*YOUR OBJECTIVE*.
In the data that follows, find the line containing "Sell with Amazon"; then quote that line and every line after it, exactly, through the last one.

*Items from a data source*.
↓
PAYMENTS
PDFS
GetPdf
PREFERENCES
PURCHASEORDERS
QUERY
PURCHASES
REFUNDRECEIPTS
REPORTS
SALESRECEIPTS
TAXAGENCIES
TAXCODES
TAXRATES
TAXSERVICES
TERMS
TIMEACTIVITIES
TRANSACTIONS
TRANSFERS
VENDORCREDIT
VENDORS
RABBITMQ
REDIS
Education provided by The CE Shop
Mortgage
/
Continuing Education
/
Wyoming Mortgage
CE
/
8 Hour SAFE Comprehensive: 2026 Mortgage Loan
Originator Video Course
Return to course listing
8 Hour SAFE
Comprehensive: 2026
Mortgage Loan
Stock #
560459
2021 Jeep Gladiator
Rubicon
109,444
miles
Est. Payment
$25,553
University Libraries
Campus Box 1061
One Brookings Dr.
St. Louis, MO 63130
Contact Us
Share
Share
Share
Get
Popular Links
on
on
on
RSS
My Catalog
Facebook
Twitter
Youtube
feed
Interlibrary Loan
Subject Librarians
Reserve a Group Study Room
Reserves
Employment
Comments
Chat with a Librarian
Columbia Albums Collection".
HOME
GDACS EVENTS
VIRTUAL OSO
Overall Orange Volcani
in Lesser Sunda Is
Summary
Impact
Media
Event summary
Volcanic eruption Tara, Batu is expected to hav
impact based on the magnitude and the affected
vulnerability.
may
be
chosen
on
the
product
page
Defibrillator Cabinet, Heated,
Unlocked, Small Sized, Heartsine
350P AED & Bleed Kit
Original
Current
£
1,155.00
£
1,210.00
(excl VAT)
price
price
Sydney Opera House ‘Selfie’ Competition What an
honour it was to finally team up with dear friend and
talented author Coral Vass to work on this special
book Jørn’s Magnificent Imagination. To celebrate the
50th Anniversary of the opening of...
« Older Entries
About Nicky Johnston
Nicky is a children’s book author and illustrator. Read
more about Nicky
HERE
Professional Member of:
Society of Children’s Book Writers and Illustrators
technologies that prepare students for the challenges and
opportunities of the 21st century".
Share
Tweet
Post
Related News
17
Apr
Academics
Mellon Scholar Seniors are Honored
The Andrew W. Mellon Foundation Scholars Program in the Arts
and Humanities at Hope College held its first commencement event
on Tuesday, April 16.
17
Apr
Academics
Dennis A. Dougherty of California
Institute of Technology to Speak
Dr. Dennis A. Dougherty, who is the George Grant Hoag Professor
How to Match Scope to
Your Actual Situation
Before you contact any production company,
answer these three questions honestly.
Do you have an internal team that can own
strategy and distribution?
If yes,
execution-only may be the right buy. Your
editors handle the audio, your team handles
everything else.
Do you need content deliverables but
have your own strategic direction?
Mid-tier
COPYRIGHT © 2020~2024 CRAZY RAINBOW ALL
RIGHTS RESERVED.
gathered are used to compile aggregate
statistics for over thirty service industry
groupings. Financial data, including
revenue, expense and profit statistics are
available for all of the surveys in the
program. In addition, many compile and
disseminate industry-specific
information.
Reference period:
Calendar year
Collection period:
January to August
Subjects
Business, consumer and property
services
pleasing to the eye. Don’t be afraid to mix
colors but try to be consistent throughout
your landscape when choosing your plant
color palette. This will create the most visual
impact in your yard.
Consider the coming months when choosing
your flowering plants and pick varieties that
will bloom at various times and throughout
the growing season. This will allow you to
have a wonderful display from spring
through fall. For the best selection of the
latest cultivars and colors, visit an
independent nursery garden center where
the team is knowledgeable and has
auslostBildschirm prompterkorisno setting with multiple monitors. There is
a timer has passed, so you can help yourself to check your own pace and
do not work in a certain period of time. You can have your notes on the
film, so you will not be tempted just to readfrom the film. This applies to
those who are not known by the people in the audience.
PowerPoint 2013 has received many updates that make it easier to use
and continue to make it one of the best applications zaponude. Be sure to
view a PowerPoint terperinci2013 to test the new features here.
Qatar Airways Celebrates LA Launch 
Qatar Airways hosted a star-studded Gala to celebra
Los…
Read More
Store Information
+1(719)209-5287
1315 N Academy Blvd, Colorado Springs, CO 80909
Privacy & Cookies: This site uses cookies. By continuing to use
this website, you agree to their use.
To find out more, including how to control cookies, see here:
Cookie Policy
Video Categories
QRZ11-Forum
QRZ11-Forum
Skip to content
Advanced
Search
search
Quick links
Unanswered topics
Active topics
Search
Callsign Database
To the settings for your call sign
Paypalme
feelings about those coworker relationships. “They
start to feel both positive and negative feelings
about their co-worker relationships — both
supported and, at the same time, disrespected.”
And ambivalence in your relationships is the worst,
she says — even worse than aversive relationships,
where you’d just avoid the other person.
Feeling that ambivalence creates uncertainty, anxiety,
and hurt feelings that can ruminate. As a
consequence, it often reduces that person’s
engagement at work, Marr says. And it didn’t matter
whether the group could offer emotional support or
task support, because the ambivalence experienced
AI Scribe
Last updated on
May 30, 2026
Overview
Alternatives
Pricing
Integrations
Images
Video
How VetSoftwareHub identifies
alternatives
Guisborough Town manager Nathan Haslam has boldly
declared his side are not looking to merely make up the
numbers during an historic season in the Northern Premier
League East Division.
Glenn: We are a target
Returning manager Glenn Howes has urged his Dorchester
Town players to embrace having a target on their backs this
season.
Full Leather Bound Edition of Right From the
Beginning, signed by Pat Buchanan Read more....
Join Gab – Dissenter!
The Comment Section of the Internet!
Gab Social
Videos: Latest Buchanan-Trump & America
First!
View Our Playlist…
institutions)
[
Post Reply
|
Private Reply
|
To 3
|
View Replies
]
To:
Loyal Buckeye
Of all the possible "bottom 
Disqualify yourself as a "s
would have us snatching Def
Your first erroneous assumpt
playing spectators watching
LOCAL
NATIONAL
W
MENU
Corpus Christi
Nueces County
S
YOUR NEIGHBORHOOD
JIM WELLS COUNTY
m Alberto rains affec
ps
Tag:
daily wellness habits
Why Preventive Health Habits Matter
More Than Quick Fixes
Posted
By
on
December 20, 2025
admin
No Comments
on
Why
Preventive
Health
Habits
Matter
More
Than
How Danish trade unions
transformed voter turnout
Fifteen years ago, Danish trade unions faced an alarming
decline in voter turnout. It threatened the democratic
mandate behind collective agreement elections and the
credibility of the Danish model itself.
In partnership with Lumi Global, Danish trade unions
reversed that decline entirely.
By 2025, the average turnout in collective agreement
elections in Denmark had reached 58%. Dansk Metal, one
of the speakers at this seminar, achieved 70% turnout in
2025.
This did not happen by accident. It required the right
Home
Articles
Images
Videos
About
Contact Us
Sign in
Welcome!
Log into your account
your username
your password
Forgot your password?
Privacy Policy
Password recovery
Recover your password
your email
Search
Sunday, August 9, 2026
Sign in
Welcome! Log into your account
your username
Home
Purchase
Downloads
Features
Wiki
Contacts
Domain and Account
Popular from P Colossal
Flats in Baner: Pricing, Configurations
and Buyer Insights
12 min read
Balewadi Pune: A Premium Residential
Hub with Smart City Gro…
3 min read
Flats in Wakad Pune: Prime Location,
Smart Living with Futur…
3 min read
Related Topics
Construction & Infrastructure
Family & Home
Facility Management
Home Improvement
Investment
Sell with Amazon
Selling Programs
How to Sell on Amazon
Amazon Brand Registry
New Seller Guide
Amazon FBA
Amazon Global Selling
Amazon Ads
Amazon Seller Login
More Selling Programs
↑
*ANSWER SECTION*.
Sell with Amazon
Selling Programs
How to Sell on Amazon
Amazon Brand Registry
New Seller Guide
Amazon FBA
Amazon Global Selling
Amazon Ads
Amazon Seller Login
More Selling Programs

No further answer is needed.